Saved entries –
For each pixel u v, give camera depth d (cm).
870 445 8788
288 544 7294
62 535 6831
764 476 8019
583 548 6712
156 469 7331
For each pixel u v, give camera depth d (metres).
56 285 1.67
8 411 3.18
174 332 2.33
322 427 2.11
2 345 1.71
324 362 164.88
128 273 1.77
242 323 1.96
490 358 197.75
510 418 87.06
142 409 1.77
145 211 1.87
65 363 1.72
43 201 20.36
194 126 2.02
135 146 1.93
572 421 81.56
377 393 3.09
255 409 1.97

--

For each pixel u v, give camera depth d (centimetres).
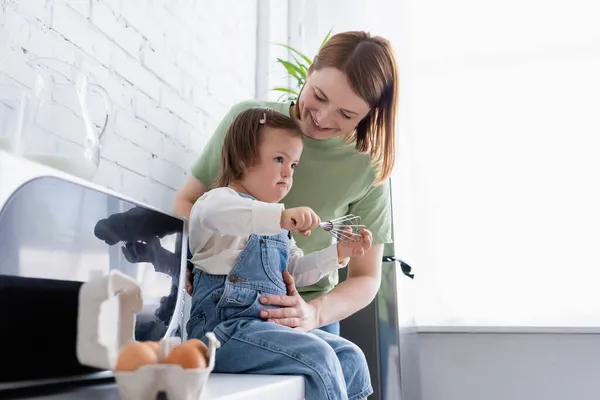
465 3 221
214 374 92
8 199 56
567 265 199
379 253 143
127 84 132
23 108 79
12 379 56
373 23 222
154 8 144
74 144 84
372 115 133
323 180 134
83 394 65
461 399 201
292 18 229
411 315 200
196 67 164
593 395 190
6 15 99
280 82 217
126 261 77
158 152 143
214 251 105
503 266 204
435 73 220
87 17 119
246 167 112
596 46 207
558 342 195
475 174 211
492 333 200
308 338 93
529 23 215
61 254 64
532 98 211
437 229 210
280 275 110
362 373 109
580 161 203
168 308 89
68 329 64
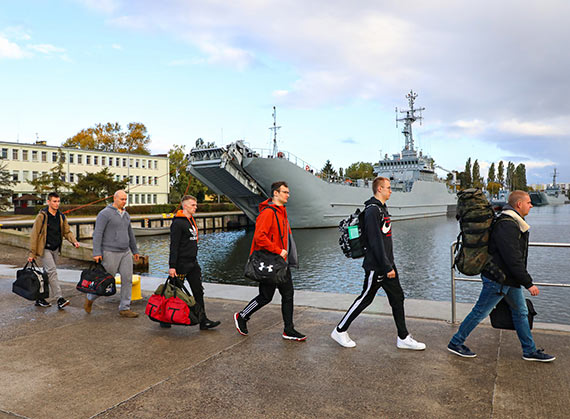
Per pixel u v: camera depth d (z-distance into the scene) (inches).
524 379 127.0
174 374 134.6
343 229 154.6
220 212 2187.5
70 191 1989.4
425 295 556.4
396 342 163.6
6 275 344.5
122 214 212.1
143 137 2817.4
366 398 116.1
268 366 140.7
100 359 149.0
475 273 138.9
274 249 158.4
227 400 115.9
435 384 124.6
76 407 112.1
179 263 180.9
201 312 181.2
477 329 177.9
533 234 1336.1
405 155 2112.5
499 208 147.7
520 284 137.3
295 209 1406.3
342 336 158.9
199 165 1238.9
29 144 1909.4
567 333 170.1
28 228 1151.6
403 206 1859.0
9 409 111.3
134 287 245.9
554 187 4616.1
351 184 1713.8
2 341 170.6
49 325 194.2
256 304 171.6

==

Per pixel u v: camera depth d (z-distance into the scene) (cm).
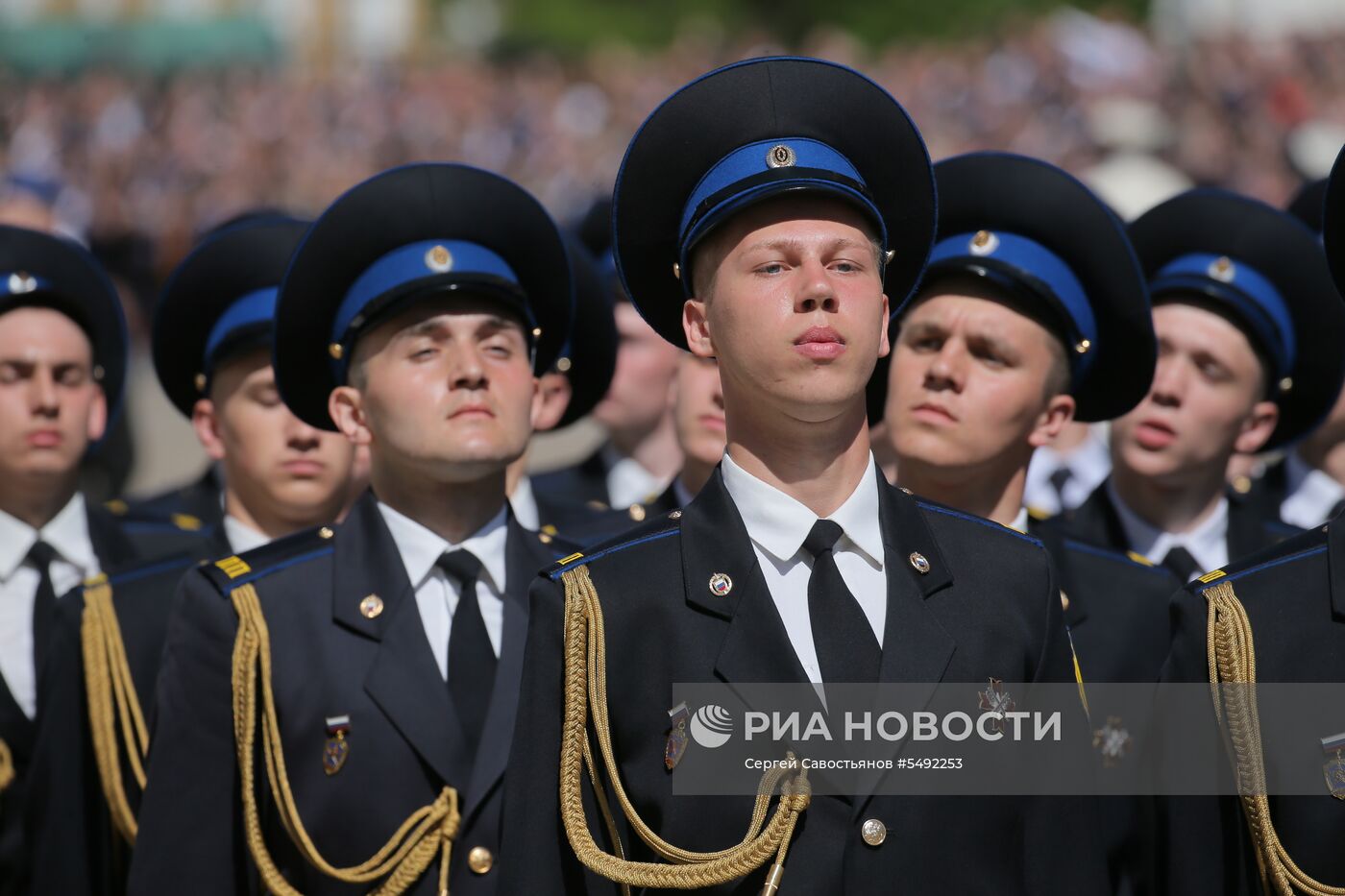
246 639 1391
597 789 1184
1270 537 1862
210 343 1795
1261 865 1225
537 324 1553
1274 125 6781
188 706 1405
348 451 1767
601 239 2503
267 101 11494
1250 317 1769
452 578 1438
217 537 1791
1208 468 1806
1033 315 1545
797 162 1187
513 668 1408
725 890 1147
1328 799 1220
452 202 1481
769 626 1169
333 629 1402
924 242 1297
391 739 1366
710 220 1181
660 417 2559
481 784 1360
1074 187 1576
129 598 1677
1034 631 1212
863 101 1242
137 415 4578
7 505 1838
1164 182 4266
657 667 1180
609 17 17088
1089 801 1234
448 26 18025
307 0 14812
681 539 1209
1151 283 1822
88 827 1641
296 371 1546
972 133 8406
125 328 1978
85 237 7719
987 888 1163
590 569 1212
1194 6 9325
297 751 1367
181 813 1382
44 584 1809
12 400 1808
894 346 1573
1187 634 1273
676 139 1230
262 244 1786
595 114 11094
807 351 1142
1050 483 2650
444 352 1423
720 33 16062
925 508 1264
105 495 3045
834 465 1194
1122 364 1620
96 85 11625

Prompt – Scan the entries above for the line containing "28 228 1151.6", and copy it and all lines after it exactly, down to and including the line containing "256 304 171.6".

Answer to this task –
28 228 1151.6
403 206 1859.0
9 409 111.3
134 287 245.9
554 187 4616.1
351 184 1713.8
2 341 170.6
49 325 194.2
256 304 171.6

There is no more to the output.